*WORK INSTRUCTIONS*
The answer must consist of every line in the data below that holds the word "listed".

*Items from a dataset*
________________

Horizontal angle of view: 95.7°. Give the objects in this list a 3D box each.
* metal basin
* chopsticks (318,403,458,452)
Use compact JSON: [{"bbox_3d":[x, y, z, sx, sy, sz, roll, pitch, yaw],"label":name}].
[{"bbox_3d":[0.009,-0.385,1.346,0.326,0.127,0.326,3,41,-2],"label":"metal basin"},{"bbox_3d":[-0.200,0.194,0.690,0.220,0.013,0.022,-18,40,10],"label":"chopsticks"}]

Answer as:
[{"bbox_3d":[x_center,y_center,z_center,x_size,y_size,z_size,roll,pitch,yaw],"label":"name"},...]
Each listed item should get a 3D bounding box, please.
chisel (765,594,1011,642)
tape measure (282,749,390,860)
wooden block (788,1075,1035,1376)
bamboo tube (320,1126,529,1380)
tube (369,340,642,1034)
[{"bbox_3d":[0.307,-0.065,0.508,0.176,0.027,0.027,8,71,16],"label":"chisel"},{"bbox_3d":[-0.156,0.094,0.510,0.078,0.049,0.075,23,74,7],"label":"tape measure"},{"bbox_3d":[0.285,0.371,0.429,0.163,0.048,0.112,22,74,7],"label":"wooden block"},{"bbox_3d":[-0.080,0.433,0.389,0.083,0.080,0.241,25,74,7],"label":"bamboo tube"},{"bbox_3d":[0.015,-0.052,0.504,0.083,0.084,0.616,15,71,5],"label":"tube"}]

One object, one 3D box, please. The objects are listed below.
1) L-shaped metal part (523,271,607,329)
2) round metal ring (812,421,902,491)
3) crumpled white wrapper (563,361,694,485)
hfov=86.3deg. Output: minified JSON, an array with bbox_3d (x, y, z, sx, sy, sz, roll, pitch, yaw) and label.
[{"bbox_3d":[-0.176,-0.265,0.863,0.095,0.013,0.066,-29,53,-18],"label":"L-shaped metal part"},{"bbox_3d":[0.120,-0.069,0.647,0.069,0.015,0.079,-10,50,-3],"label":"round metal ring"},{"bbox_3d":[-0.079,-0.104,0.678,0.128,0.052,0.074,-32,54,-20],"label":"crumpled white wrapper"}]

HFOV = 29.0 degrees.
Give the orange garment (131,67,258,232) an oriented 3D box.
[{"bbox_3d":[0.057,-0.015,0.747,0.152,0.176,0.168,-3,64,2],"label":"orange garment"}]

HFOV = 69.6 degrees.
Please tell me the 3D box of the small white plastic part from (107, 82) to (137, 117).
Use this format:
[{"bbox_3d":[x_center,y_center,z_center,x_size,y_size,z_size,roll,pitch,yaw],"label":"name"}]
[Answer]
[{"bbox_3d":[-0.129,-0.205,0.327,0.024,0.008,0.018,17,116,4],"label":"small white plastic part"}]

________________

*COMPLETED TASK*
Each listed item should get a 3D bounding box, please.
One object, one 3D box, please. The objects are listed below.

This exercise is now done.